_WHAT TO DO_. All that is wanted is the exact text of the lines below from the one with "football (FRMF) veut renforcer" through the one with "Boven: New Spencer wo", inclusive, minus any pictures.

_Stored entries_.

<<<<

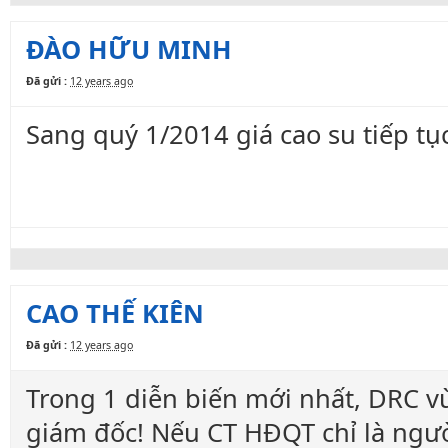
ĐÀO HỮU MINH
Đã gửi :
12 years ago
Sang quý 1/2014 giá cao su tiếp tụ
CAO THẾ KIÊN
Đã gửi :
12 years ago
Trong 1 diễn biến mới nhất, DRC 
giám đốc! Nếu CT HĐQT chỉ là ngườ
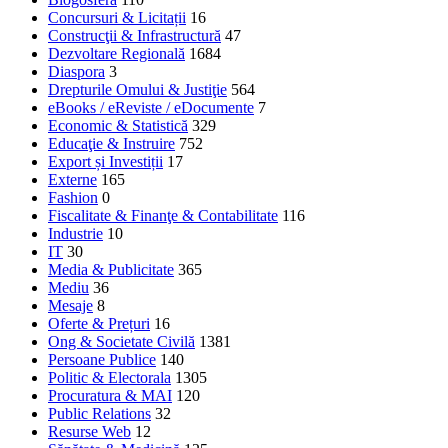
Concursuri & Licitații
16
Construcţii & Infrastructură
47
Dezvoltare Regională
1684
Diaspora
3
Drepturile Omului & Justiţie
564
eBooks / eReviste / eDocumente
7
Economic & Statistică
329
Educaţie & Instruire
752
Export și Investiții
17
Externe
165
Fashion
0
Fiscalitate & Finanţe & Contabilitate
116
Industrie
10
IT
30
Media & Publicitate
365
Mediu
36
Mesaje
8
Oferte & Prețuri
16
Ong & Societate Civilă
1381
Persoane Publice
140
Politic & Electorala
1305
Procuratura & MAI
120
Public Relations
32
Resurse Web
12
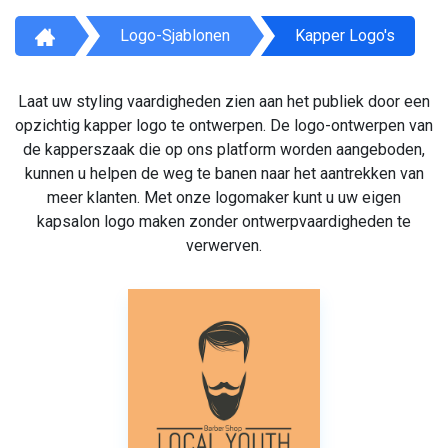
Logo-Sjablonen
Kapper Logo's
Laat uw styling vaardigheden zien aan het publiek door een
opzichtig kapper logo te ontwerpen. De logo-ontwerpen van
de kapperszaak die op ons platform worden aangeboden,
kunnen u helpen de weg te banen naar het aantrekken van
meer klanten. Met onze logomaker kunt u uw eigen
kapsalon logo maken zonder ontwerpvaardigheden te
verwerven.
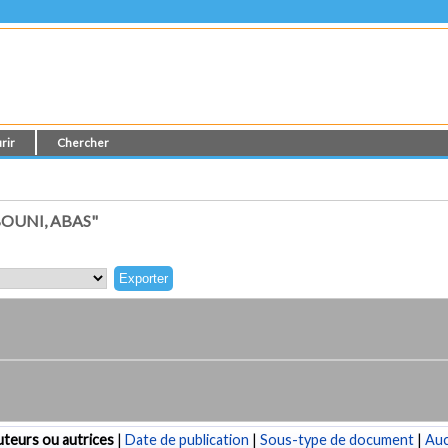
rir
Chercher
OUNI, ABAS"
teurs ou autrices
|
Date de publication
|
Sous-type de document
|
Au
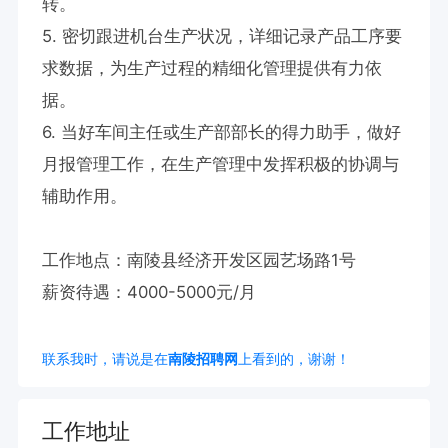
转。

5. 密切跟进机台生产状况，详细记录产品工序要
求数据，为生产过程的精细化管理提供有力依
据。

6. 当好车间主任或生产部部长的得力助手，做好
月报管理工作，在生产管理中发挥积极的协调与
辅助作用。

工作地点：南陵县经济开发区园艺场路1号

薪资待遇：4000-5000元/月
联系我时，请说是在
南陵招聘网
上看到的，谢谢！
工作地址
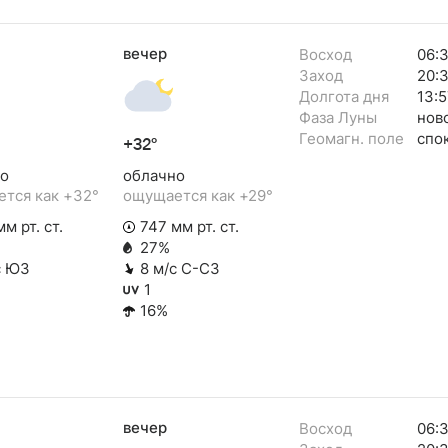
вечер
Восход
06:
Заход
20:
Долгота дня
13:5
Фаза Луны
нов
Геомагн. поле
спо
+32°
о
облачно
тся как +32°
ощущается как +29°
м рт. ст.
747 мм рт. ст.
27%
с ЮЗ
8 м/с С-СЗ
1
16%
вечер
Восход
06:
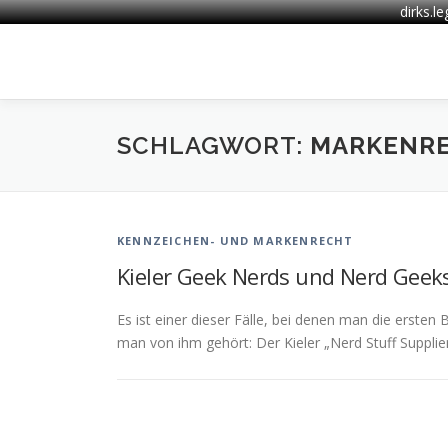
dirks.l
Zum
Inhalt
springen
SCHLAGWORT:
MARKENR
KENNZEICHEN- UND MARKENRECHT
Kieler Geek Nerds und Nerd Geeks
Es ist einer dieser Fälle, bei denen man die erste
man von ihm gehört: Der Kieler „Nerd Stuff Suppli
B
e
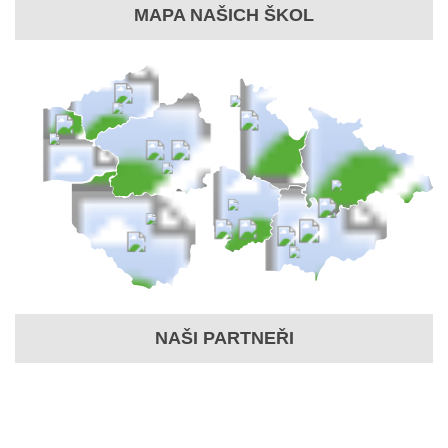
MAPA NAŠICH ŠKOL
NAŠI PARTNEŘI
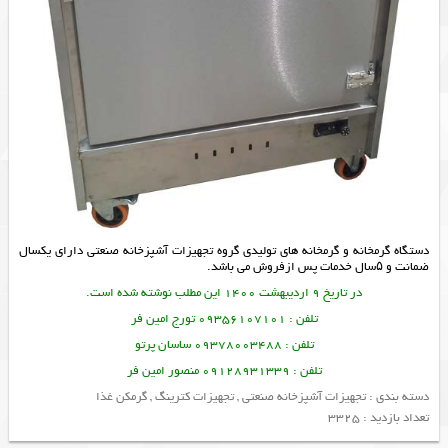
دستگاه گرمخانه و گرمخانه های تولیدی گروه تجهیزات آشپزخانه صنعتی دارای یکسال
ضمانت و ۵سال خدمات پس ازفروش می باشد.
در تاریخ 9 اردیبهشت 1400 این مطلب نوشته شده است.
تلفن : 09356107101 تورج امین فر
تلفن : 09378003488 ساسان پرتو
تلفن : 09128931339 منصور امین فر
دسته بندی :
تجهیزات آشپزخانه صنعتی
,
تجهیزات کترینگ
,
گرمکن غذا
تعداد بازدید : 3325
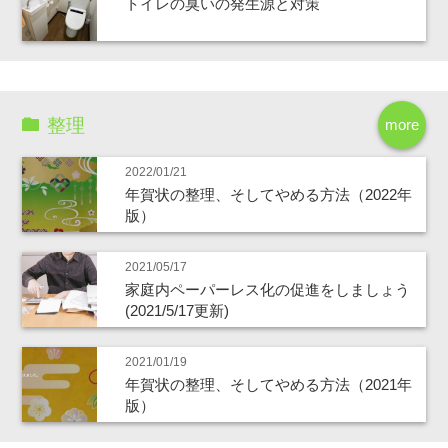
トイレの臭いの発生源と対策
整理
more
2022/01/21
年賀状の整理、そしてやめる方法（2022年
版）
2021/05/17
家庭内ペーパーレス化の促進をしましょう
(2021/5/17更新)
2021/01/19
年賀状の整理、そしてやめる方法（2021年
版）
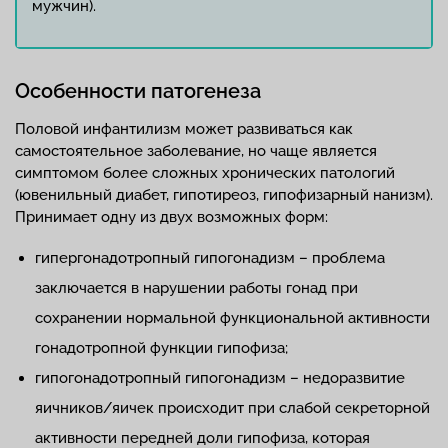
мужчин).
Особенности патогенеза
Половой инфантилизм может развиваться как
самостоятельное заболевание, но чаще является
симптомом более сложных хронических патологий
(ювенильный диабет, гипотиреоз, гипофизарный нанизм).
Принимает одну из двух возможных форм:
гипергонадотропный гипогонадизм – проблема
заключается в нарушении работы гонад при
сохранении нормальной функциональной активности
гонадотропной функции гипофиза;
гипогонадотропный гипогонадизм – недоразвитие
яичников/яичек происходит при слабой секреторной
активности передней доли гипофиза, которая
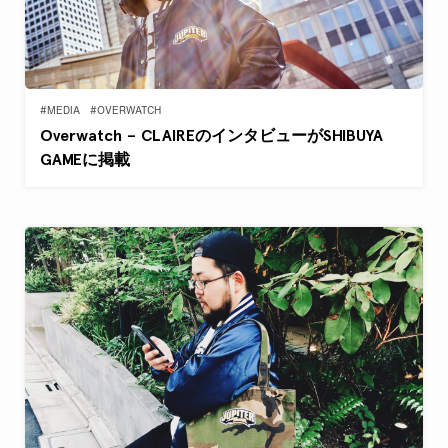
#MEDIA
#OVERWATCH
Overwatch – CLAIREのインタビューがSHIBUYA
GAMEに掲載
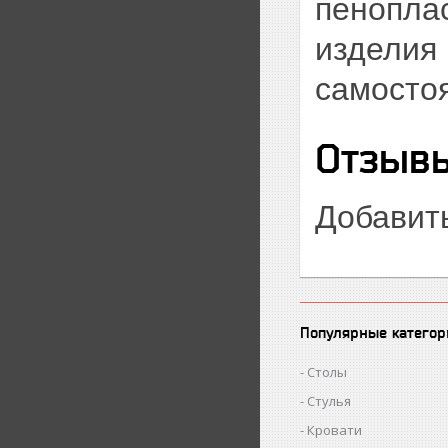
пеноплас
изделия
самостоя
Отзывы
Добавит
Популярные категор
Столы
Стулья
Кровати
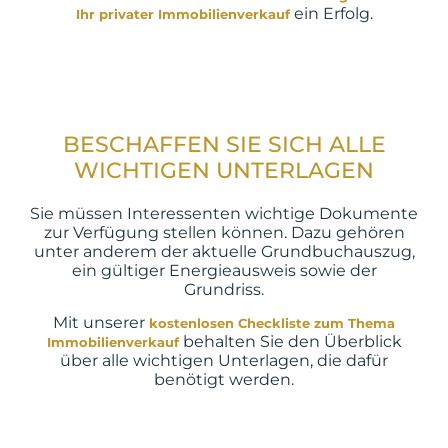
ein Erfolg.
Ihr privater Immobilienverkauf
BESCHAFFEN SIE SICH ALLE
WICHTIGEN UNTERLAGEN
Sie müssen Interessenten wichtige Dokumente
zur Verfügung stellen können. Dazu gehören
unter anderem der aktuelle Grundbuchauszug,
ein gültiger Energieausweis sowie der
Grundriss.
Mit unserer
kostenlosen Checkliste zum Thema
behalten Sie den Überblick
Immobilienverkauf
über alle wichtigen Unterlagen, die dafür
benötigt werden.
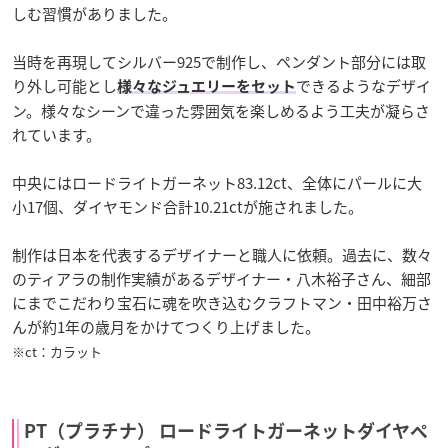
しむ習慣がありました。
当時を再現してシルバー925で制作し、ペンダント部分には取
り外し可能とし
できるようなデザイ
様々なジュエリーをセット
ン。様々なシーンで違った雰囲気を楽しめるよう工夫が凝らさ
れています。
中央にはロードライトガーネット83.12ct、全体にパールに大
小17個、ダイヤモンド合計10.21ctが施されました。
制作は日本を代表するデザイナーと職人に依頼。過去に、数々
のティアラの制作実績があるデザイナー・八木裕子さん、細部
にまでこだわり宝石に魂を吹き込むクラフトマン・田中裕万さ
んが約1年の歳月をかけてつくり上げました。
※ct：カラット
PT（プラチナ） ロードライトガーネットダイヤペ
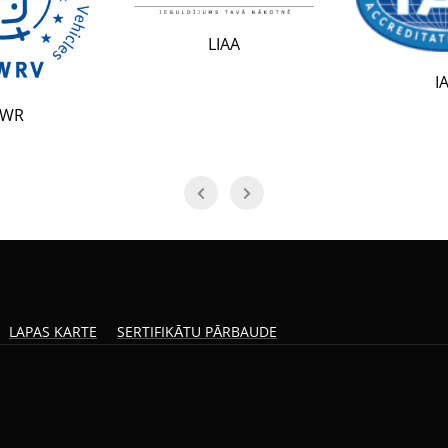
LIAA
IAF
LAPAS KARTE
SERTIFIKĀTU PĀRBAUDE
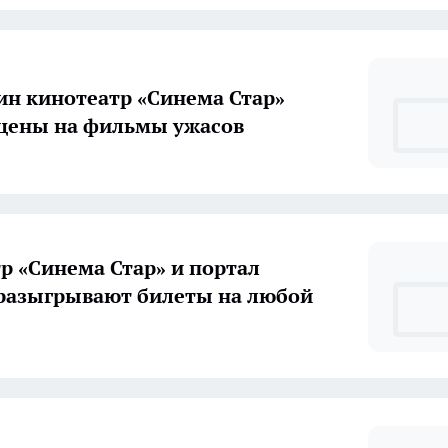
ин кинотеатр «Синема Стар»
цены на фильмы ужасов
р «Синема Стар» и портал
разыгрывают билеты на любой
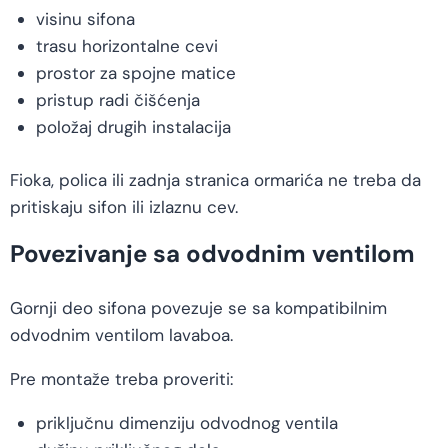
visinu sifona
trasu horizontalne cevi
prostor za spojne matice
pristup radi čišćenja
položaj drugih instalacija
Fioka, polica ili zadnja stranica ormarića ne treba da
pritiskaju sifon ili izlaznu cev.
Povezivanje sa odvodnim ventilom
Gornji deo sifona povezuje se sa kompatibilnim
odvodnim ventilom lavaboa.
Pre montaže treba proveriti:
priključnu dimenziju odvodnog ventila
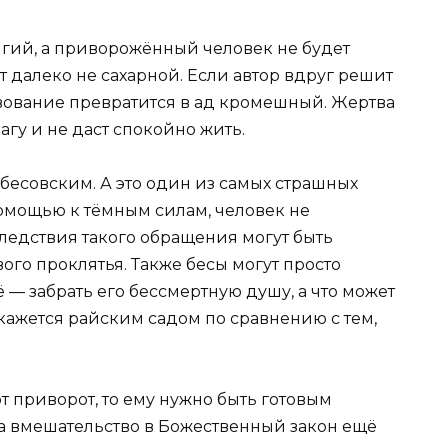
олгий, а приворожённый человек не будет
т далеко не сахарной. Если автор вдруг решит
твование превратится в ад кромешный. Жертва
агу и не даст спокойно жить.
 бесовским. А это один из самых страшных
омощью к тёмным силам, человек не
следствия такого обращения могут быть
го проклятья. Также бесы могут просто
 — забрать его бессмертную душу, а что может
кажется райским садом по сравнению с тем,
т приворот, то ему нужно быть готовым
за вмешательство в Божественный закон ещё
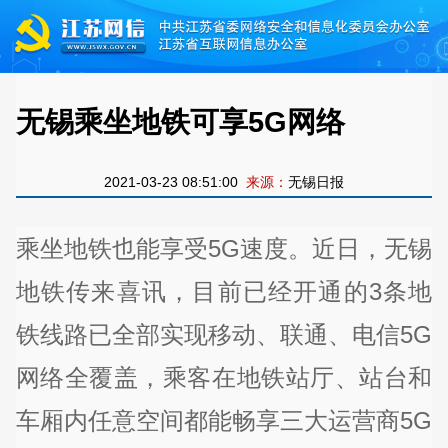
无锡乘坐地铁可享5G网络
2021-03-23 08:51:00
来源：
无锡日报
乘坐地铁也能享受5G速度。近日，无锡
地铁传来喜讯，目前已经开通的3条地
铁线路已全部实现移动、联通、电信5G
网络全覆盖，乘客在地铁站厅、站台和
车厢内任意空间都能畅享三大运营商5G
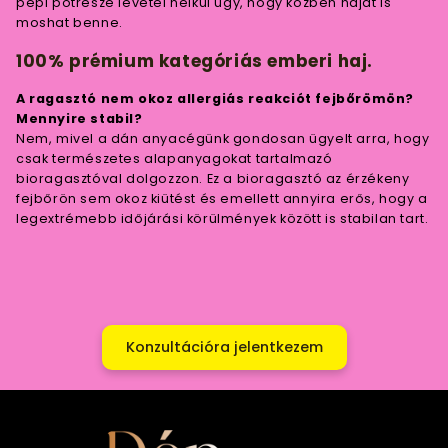
pepi pótrésze levétel nélkül úgy, hogy közben hajat is
moshat benne.
100% prémium kategóriás emberi haj.
A ragasztó nem okoz allergiás reakciót fejbőrömön?
Mennyire stabil?
Nem, mivel a dán anyacégünk gondosan ügyelt arra, hogy
csak természetes alapanyagokat tartalmazó
bioragasztóval dolgozzon. Ez a bioragasztó az érzékeny
fejbőrön sem okoz kiütést és emellett annyira erős, hogy a
legextrémebb időjárási körülmények között is stabilan tart.
Konzultációra jelentkezem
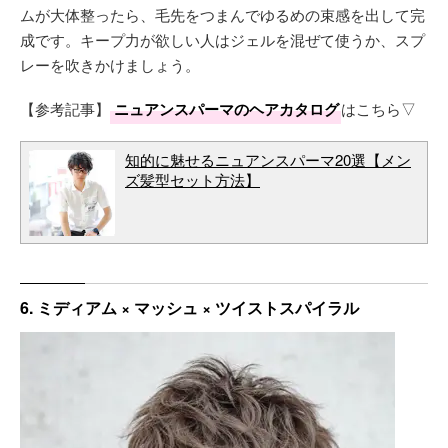
ムが大体整ったら、毛先をつまんでゆるめの束感を出して完
成です。キープ力が欲しい人はジェルを混ぜて使うか、スプ
レーを吹きかけましょう。
【参考記事】
ニュアンスパーマのヘアカタログ
はこちら▽
知的に魅せるニュアンスパーマ20選【メン
ズ髪型セット方法】
6. ミディアム × マッシュ × ツイストスパイラル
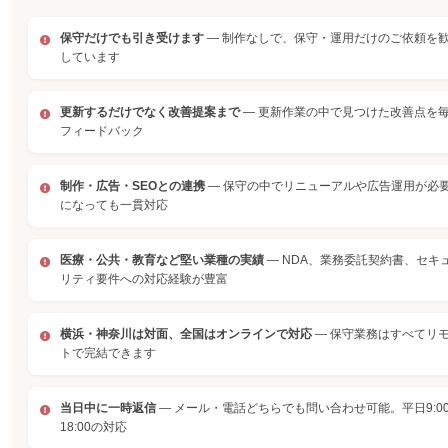
保守だけでも引き受けます
— 制作なしで、保守・運用だけのご依頼を
しています
更新するだけでなく改善提案まで
— 更新作業の中で見つけた改善点を
フィードバック
制作・広告・SEOとの連携
— 保守の中でリニューアルや広告運用が必
になっても一貫対応
医療・公共・教育など堅い業種の実績
— NDA、業務委託契約書、セキ
リティ要件への対応経験が豊富
横浜・神奈川は対面、全国はオンラインで対応
— 保守業務はすべてリ
トで完結できます
当日中に一時返信
— メール・電話どちらでも問い合わせ可能。平日9:0
18:00の対応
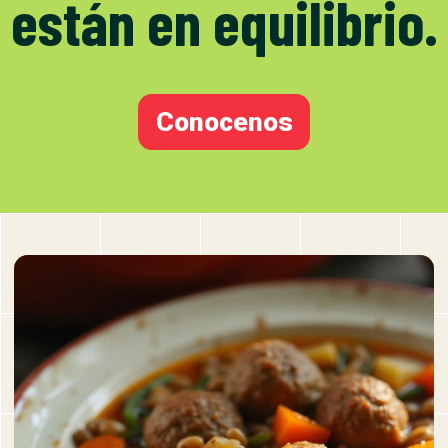
están en equilibrio.
Conocenos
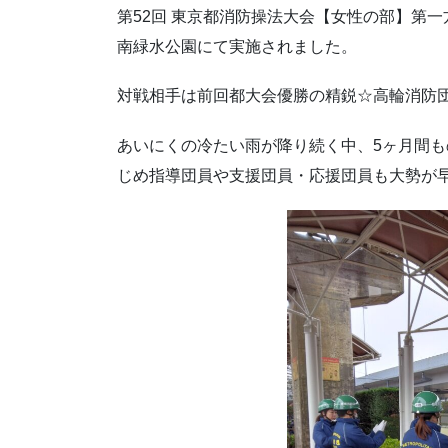
第52回 東京都消防操法大会【女性の部】第一方面
南緑水公園にて実施されました。
対戦相手は前回都大会優勝の精鋭☆高輪消防
あいにくの冷たい雨が降り続く中、5ヶ月間
じめ指導団員や支援団員・応援団員も大勢が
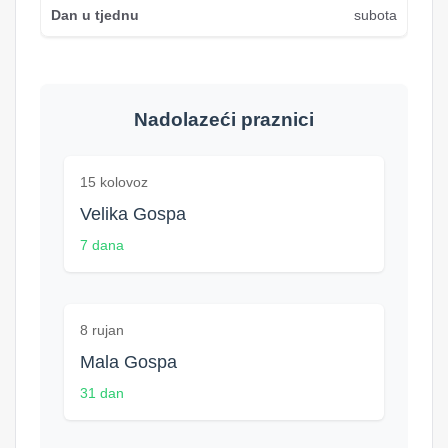
subota
Nadolazeći praznici
15 kolovoz
Velika Gospa
7 dana
8 rujan
Mala Gospa
31 dan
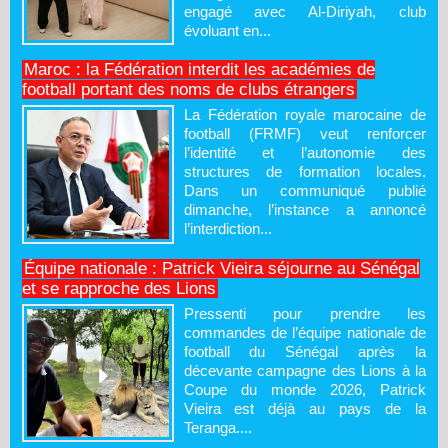
engagé avec Al-Diriyah, club
évoluant en...
Maroc : la Fédération interdit les académies de
football portant des noms de clubs étrangers
La Fédération royale marocaine de
football (FRMF) veut renforcer
l’identité et l’autonomie des
structures de formation locales.
Dans un communiqué publié
dimanche, l’instance a annoncé
l’interdiction...
Équipe nationale : Patrick Vieira séjourne au Sénégal
et se rapproche des Lions
Pressenti pour prendre les
commandes de l’équipe nationale de
football du Sénégal après la
décevante campagne des Lions à la
Coupe du monde 2026, Patrick
Vieira est déjà au pays de la
Teranga....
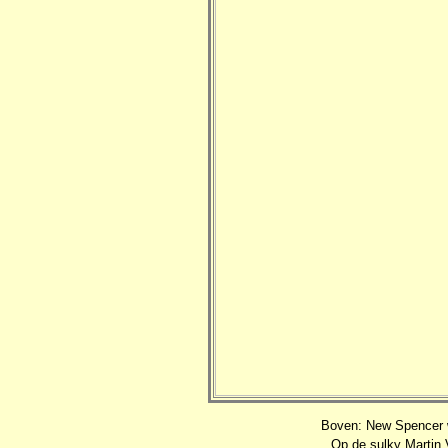
Boven: New Spencer wo
Op de sulky Martin 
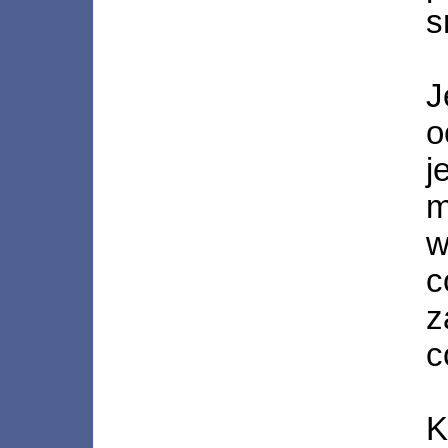
s
J
o
j
m
w
z
c
K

>>>>

_ANSWER TO THIS EXERCISE_.
football (FRMF) veut renforcer
l’identité et l’autonomie des
structures de formation locales.
Dans un communiqué publié
dimanche, l’instance a annoncé
l’interdiction...
Équipe nationale : Patrick Vieira séjourne au Sénégal
et se rapproche des Lions
Pressenti pour prendre les
commandes de l’équipe nationale de
football du Sénégal après la
décevante campagne des Lions à la
Coupe du monde 2026, Patrick
Vieira est déjà au pays de la
Teranga....
Boven: New Spencer wo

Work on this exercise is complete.